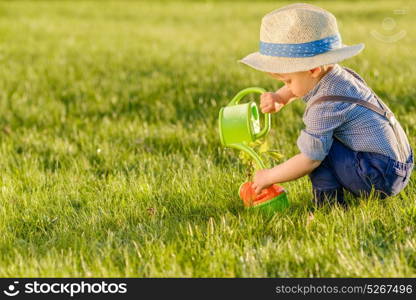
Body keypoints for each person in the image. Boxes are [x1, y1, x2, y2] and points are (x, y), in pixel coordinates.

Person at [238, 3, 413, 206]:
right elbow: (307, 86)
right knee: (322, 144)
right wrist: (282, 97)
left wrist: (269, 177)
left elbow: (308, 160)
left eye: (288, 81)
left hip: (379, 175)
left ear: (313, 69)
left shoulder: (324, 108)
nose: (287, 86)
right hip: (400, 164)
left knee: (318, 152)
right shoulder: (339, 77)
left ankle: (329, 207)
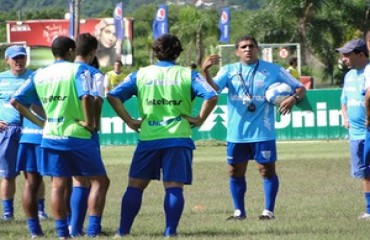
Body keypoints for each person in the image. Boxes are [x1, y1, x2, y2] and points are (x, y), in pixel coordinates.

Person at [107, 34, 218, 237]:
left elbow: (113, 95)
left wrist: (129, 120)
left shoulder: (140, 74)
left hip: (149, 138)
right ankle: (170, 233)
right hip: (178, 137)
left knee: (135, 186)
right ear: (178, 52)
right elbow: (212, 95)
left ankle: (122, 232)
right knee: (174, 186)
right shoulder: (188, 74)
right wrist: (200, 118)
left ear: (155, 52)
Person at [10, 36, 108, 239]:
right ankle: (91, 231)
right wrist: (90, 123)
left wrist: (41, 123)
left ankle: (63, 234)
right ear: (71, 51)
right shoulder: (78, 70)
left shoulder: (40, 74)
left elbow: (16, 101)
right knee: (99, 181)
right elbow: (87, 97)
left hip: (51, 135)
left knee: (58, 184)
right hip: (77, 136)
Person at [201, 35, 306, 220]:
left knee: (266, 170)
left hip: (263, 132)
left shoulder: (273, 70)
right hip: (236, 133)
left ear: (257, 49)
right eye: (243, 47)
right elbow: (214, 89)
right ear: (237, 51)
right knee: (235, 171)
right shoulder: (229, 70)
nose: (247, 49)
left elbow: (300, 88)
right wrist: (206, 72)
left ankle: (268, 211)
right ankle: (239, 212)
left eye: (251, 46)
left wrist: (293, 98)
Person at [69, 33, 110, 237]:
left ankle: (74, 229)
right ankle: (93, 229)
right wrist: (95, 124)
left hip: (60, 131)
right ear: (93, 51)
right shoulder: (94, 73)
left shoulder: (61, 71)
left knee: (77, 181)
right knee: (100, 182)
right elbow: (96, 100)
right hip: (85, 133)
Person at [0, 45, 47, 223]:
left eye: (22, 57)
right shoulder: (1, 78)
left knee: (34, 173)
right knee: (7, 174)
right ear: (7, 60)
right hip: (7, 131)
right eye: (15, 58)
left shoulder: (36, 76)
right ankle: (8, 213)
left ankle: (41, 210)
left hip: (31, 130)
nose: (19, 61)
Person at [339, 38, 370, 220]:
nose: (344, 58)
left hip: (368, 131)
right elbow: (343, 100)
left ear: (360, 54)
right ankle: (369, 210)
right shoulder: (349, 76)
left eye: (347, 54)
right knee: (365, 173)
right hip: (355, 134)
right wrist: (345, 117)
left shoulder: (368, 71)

--

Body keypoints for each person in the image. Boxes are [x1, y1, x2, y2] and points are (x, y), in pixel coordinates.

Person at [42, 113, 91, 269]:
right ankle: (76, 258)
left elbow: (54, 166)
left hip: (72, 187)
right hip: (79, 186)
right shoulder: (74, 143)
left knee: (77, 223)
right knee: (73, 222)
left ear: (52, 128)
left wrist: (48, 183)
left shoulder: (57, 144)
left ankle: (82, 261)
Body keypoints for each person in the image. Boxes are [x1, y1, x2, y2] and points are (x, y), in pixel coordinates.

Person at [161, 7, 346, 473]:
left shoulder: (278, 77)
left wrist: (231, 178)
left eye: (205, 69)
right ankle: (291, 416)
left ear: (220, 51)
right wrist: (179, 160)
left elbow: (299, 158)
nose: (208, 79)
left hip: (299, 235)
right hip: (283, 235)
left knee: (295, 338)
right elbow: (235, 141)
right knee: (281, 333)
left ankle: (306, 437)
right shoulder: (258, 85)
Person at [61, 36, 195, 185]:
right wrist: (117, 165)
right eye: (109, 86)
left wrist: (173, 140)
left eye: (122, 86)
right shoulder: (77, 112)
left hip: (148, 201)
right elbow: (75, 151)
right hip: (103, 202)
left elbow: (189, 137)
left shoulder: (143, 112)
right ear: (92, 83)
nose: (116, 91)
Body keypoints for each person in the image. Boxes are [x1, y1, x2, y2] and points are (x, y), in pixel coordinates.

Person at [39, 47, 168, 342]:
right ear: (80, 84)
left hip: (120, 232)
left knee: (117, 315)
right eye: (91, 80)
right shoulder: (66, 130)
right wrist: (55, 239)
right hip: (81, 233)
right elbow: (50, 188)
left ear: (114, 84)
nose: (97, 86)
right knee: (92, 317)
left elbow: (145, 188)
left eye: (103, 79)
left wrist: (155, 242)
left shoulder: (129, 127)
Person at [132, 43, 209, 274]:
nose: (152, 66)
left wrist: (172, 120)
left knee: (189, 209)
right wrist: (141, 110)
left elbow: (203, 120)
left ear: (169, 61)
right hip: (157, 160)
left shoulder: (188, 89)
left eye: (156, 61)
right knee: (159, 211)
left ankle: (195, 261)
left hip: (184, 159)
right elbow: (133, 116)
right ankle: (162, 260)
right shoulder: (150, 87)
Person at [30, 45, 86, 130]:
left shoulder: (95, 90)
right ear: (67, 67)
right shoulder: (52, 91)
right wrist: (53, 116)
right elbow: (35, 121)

TASK TO CARRY OUT =
In the listing above, the lines from the one containing "right ear: (178, 52)" through the one containing "right ear: (237, 51)" must be set down exactly, with no other lines.

EXERCISE SOLUTION =
right ear: (178, 52)
right elbow: (212, 95)
left ankle: (122, 232)
right knee: (174, 186)
right shoulder: (188, 74)
right wrist: (200, 118)
left ear: (155, 52)
Person at [10, 36, 108, 239]:
right ankle: (91, 231)
right wrist: (90, 123)
left wrist: (41, 123)
left ankle: (63, 234)
right ear: (71, 51)
right shoulder: (78, 70)
left shoulder: (40, 74)
left elbow: (16, 101)
right knee: (99, 181)
right elbow: (87, 97)
left hip: (51, 135)
left knee: (58, 184)
right hip: (77, 136)
Person at [201, 35, 306, 220]:
left knee: (266, 170)
left hip: (263, 132)
left shoulder: (273, 70)
right hip: (236, 133)
left ear: (257, 49)
right eye: (243, 47)
right elbow: (214, 89)
right ear: (237, 51)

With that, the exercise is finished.